• WHAT THIS TASK INVOLVES:
From the line containing "juristische Person, die allein oder gemeinsam" through the final line of the records, reproduce every line exactly.

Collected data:
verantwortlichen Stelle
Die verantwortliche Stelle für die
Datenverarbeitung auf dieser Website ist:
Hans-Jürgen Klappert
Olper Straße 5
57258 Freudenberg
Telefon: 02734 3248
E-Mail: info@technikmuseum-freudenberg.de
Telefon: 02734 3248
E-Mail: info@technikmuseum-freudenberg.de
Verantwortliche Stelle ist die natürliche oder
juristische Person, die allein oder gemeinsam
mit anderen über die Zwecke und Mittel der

• ANSWER BOX:
juristische Person, die allein oder gemeinsam
mit anderen über die Zwecke und Mittel der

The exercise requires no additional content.